▶ **Exercise aim**:
Pictures within the data are to be left out; everything else must be reproduced exactly.

[[ Data below open ]]

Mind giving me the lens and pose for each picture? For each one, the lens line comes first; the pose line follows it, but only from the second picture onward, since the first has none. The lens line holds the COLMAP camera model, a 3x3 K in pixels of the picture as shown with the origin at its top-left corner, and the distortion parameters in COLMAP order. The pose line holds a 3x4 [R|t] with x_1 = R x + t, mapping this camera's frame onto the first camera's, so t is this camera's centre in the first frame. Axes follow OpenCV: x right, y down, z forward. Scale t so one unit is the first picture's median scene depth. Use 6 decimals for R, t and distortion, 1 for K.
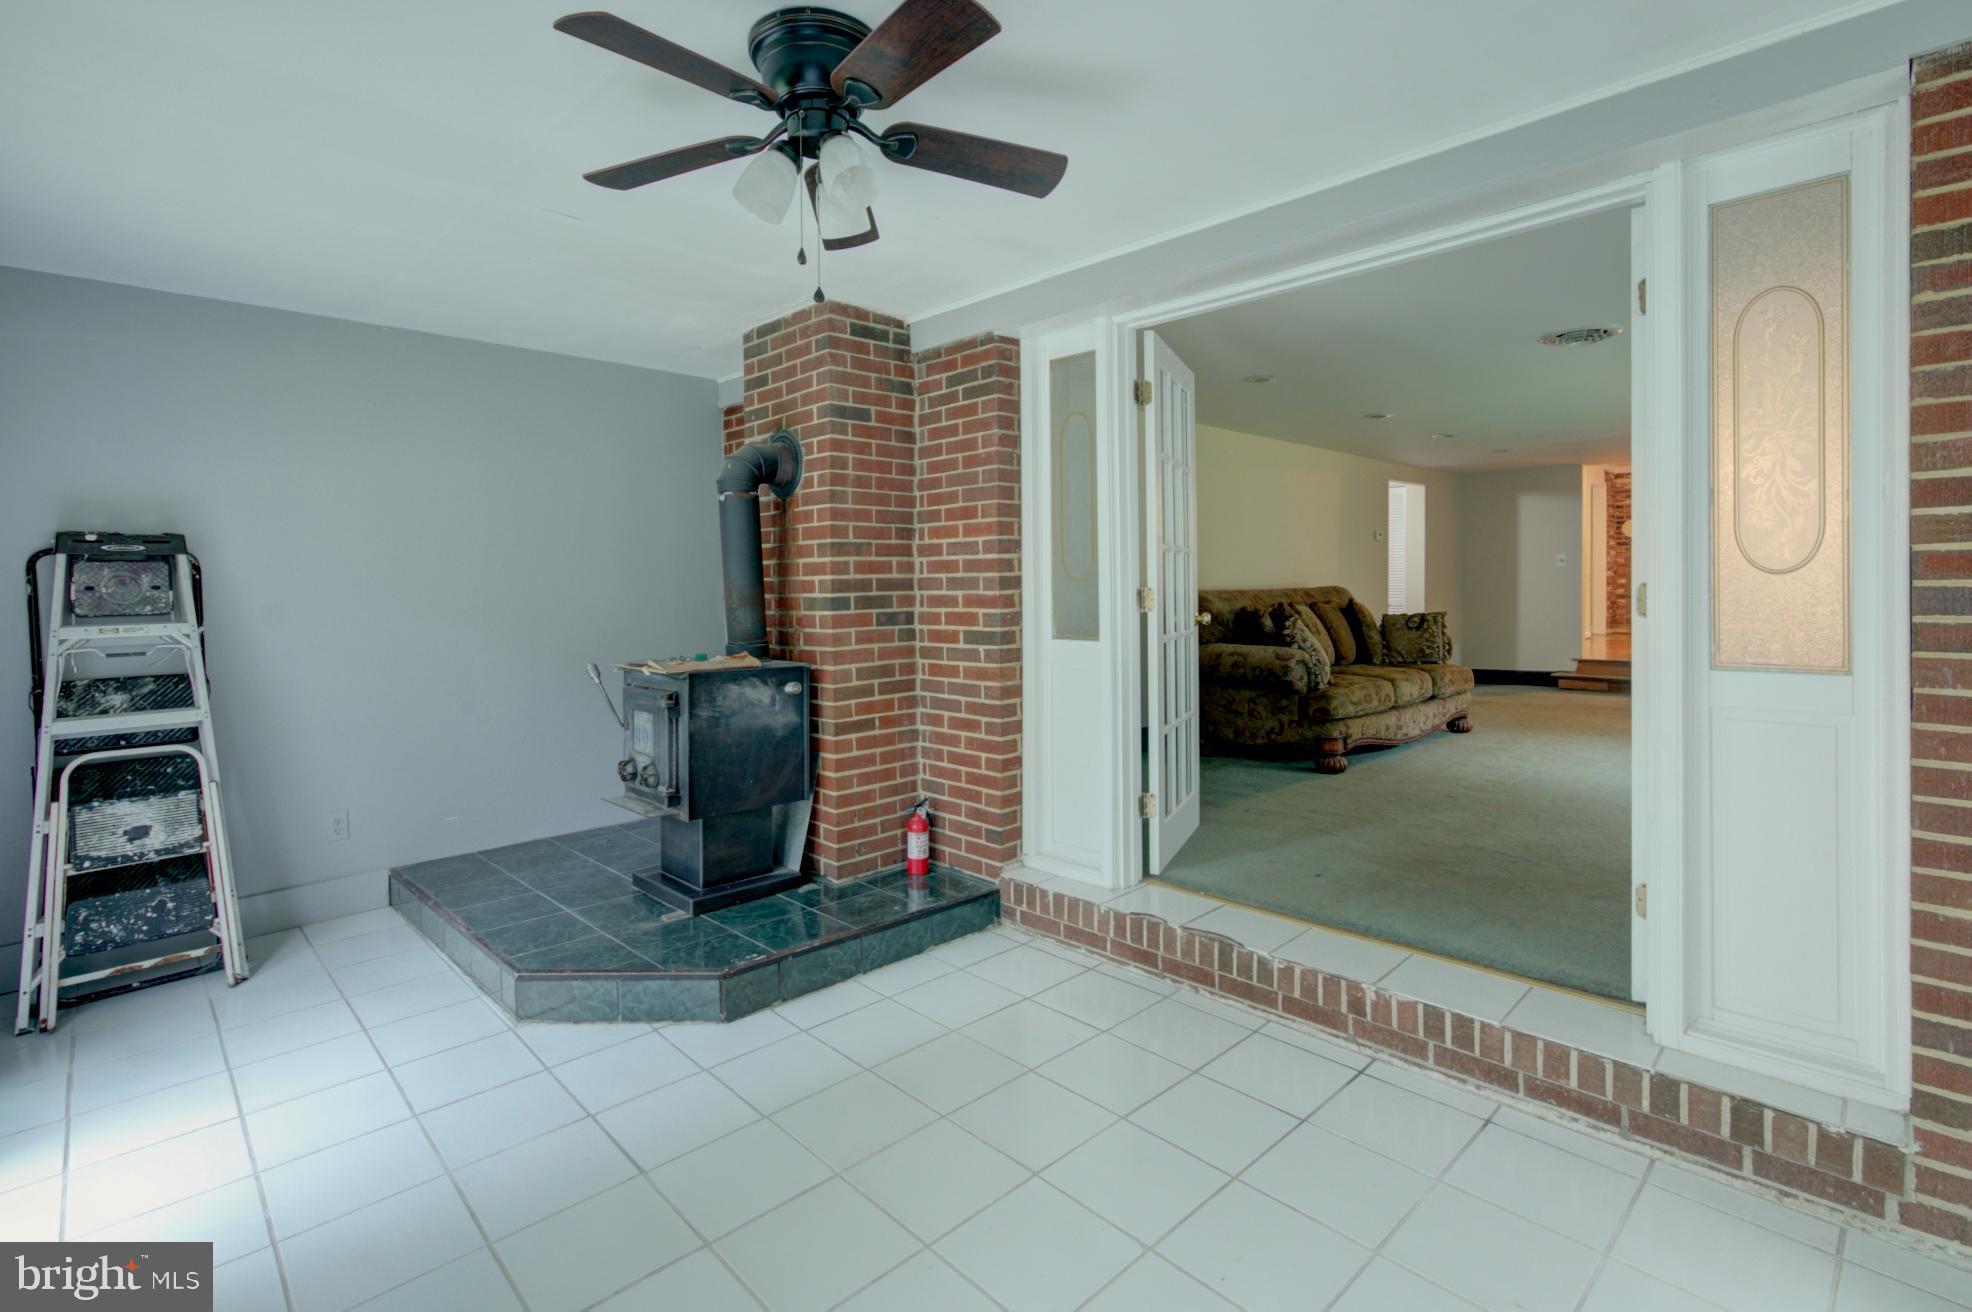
lens RADIAL K [[940.5, 0, 950.9], [0, 940.5, 591.3], [0, 0, 1]] dist [0.002329, 0.001586]
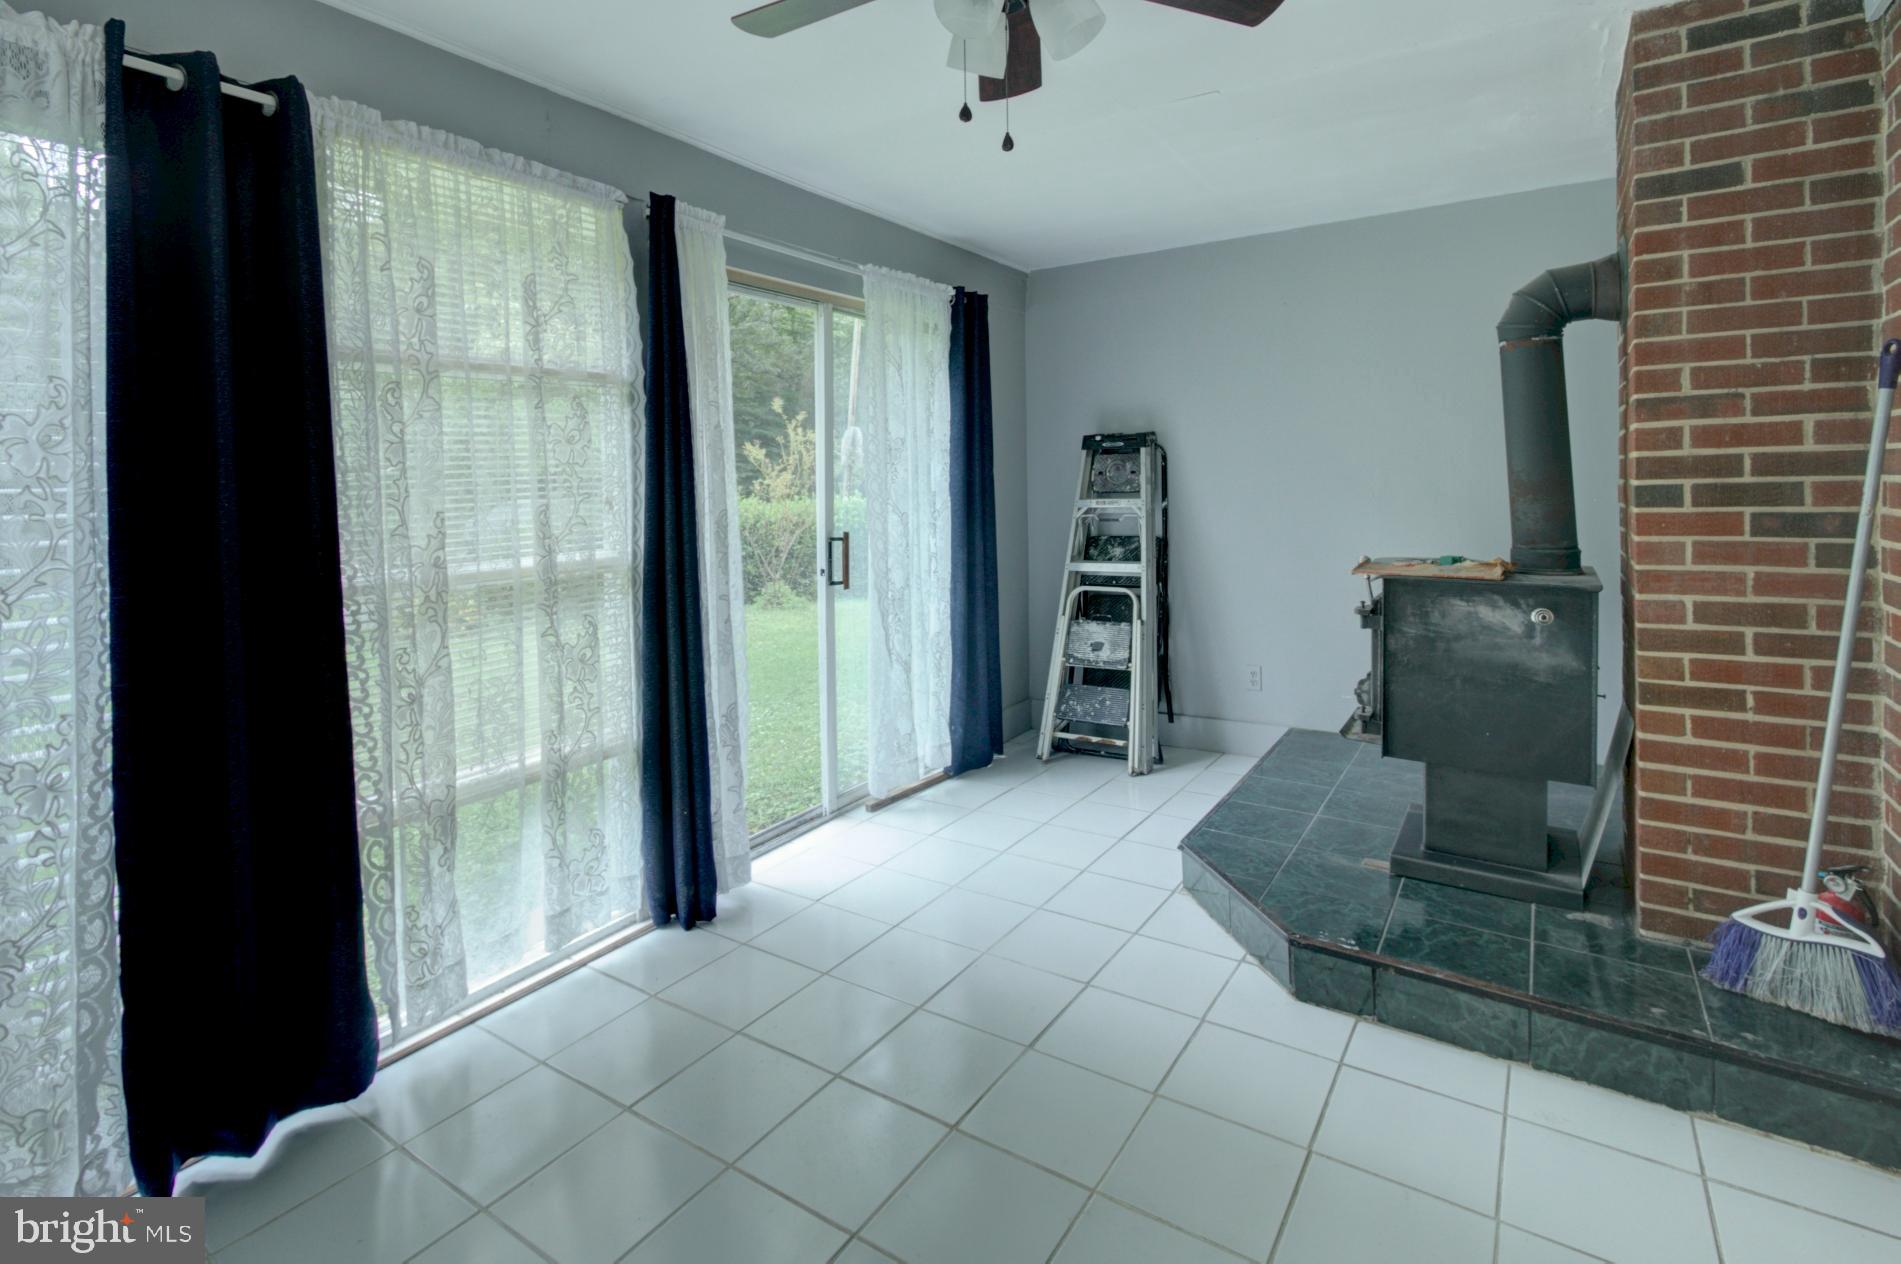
lens RADIAL K [[906.7, 0, 966.2], [0, 906.7, 498.1], [0, 0, 1]] dist [0.002329, 0.001586]
pose [[0.263120, 0.026370, -0.964403, 0.367305], [0.008829, 0.999519, 0.029740, -0.007834], [0.964723, -0.016340, 0.262761, 0.424951]]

[[ Data below closed ]]

▶ **Finished exercise**:
Mind giving me the lens and pose for each picture? For each one, the lens line comes first; the pose line follows it, but only from the second picture onward, since the first has none. The lens line holds the COLMAP camera model, a 3x3 K in pixels of the picture as shown with the origin at its top-left corner, and the distortion parameters in COLMAP order. The pose line holds a 3x4 [R|t] with x_1 = R x + t, mapping this camera's frame onto the first camera's, so t is this camera's centre in the first frame. Axes follow OpenCV: x right, y down, z forward. Scale t so one unit is the first picture's median scene depth. Use 6 decimals for R, t and distortion, 1 for K.
lens RADIAL K [[940.5, 0, 950.9], [0, 940.5, 591.3], [0, 0, 1]] dist [0.002329, 0.001586]
lens RADIAL K [[906.7, 0, 966.2], [0, 906.7, 498.1], [0, 0, 1]] dist [0.002329, 0.001586]
pose [[0.263120, 0.026370, -0.964403, 0.367305], [0.008829, 0.999519, 0.029740, -0.007834], [0.964723, -0.016340, 0.262761, 0.424951]]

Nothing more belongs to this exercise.